A node of cluster does not respond anymore after >1h of workload

Hi all,

I have a cluster of 3 nodes with version Community 4.5.1. I use cbworkloadgen to test my cluster. I constate that after about 1 hour of running, the node CB1 specified in the cbworkloadgen command does not respond anymore and cbworkloadgen exits. Other nodes of cluster (CB2 & CB3) are still accessible. After about several minutes, CB1 is accessible again. In the web console of CB2, the CB1 is still green during its “down” period… It is liked that CB1 is flooded or busy to do something else and cannot respond anymore after 1h of intensive load…

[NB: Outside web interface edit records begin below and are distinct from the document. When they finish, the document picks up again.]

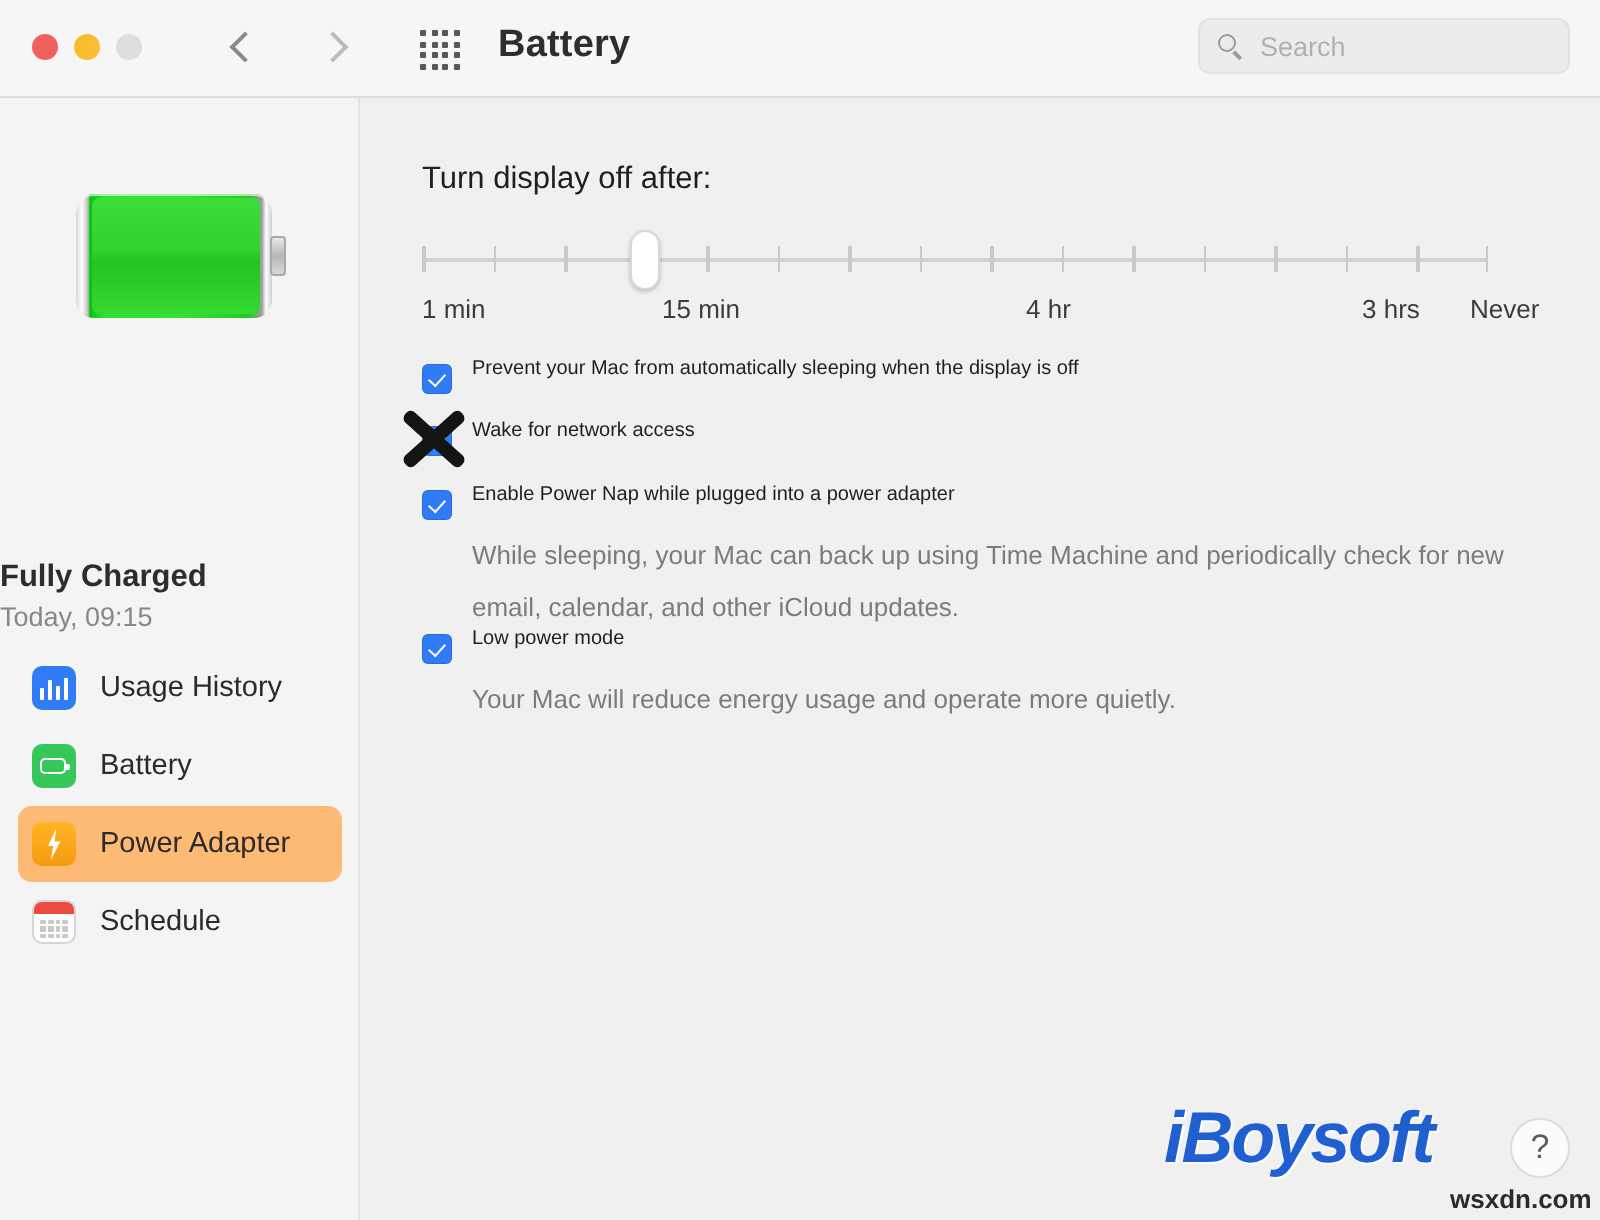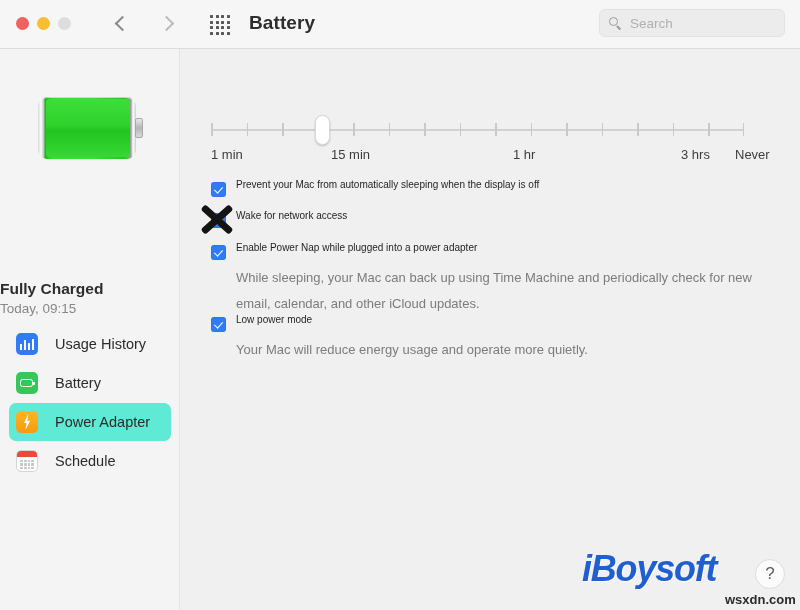--- a/index.html
+++ b/index.html
@@ -618,6 +618,7 @@
 
   <div id="content">
 
+    <div id="slider-title">Turn display off after:</div>
 
     <div id="slider">
       <div id="slider-track"></div>

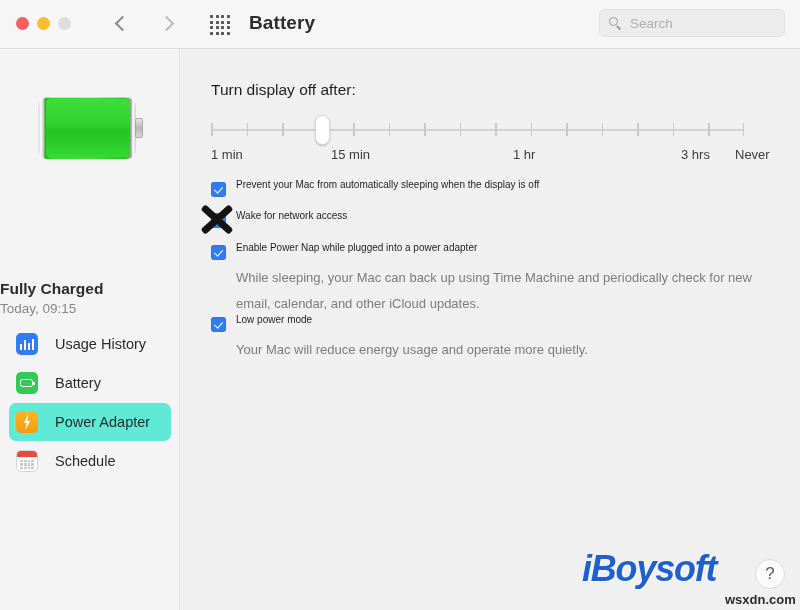--- a/index.html
+++ b/index.html
@@ -643,7 +643,7 @@
 
     <span class="tick-label" style="left:31px">1 min</span>
     <span class="tick-label" style="left:151px">15 min</span>
-    <span class="tick-label" style="left:333px">1 hr</span>
+    <span class="tick-label" style="left:333px">4 hr</span>
     <span class="tick-label" style="left:501px">3 hrs</span>
     <span class="tick-label" style="left:555px">Never</span>
 

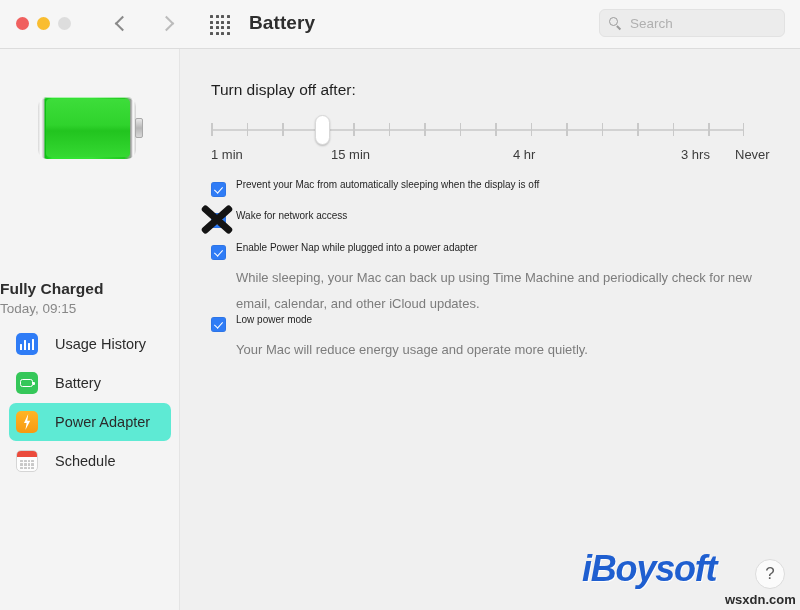--- a/index.html
+++ b/index.html
@@ -255,7 +255,7 @@
     overflow: hidden;
   }
   .side-label {
-    margin-left: 17px;
+    margin-left: 12px;
     font-size: 14.5px;
     color: #2b2b2b;
   }

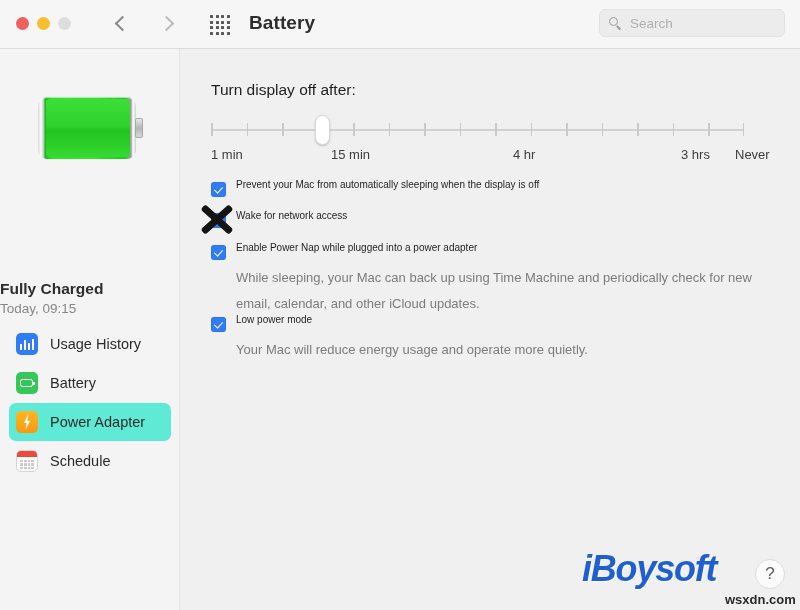--- a/index.html
+++ b/index.html
@@ -244,7 +244,7 @@
     box-sizing: border-box;
   }
   .side-item.selected {
-    background: #5eead4;
+    background: #fdba74;
   }
   .side-icon {
     position: relative;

Anyone can give an explication please ? Is there any tweak to do ?

Best regards,

NT

Hi,

Can you share how the vitals of your servers look like during the load test? Also, what are the specs if the servers etc. We’ll need more information to be of any help.

Regards,
Abbas

Hi,

What do you means vitals of my servers during load test ? I attach some screenshots of the bucket. All 3 servers are 4 CPU, 32GB RAM, 500GB data disk. I also did the same test on another server (standalone) with 16CPU, 128GB RAM and 500GB data disk and the result is the same. After running for a while, the server does not respond anymore during several minutes…

for the test, I use the following cbworkloadgen command:

cbworkloadgen -n serverip:8091 -r .1 --max-items=500000 -s 100 -t 4 -l

Thanks for your helps.

NT

By the way, I have enabled auto failover with 60s but, but the auto failover is not detected and triggered !

I’d recommend using pillowfight from the C SDK tools if you want to do any serious performance testing.

It’s capable of much higher throughput, and has many more options for configuring your workload - number of threads, size / distribution of accesses, etc.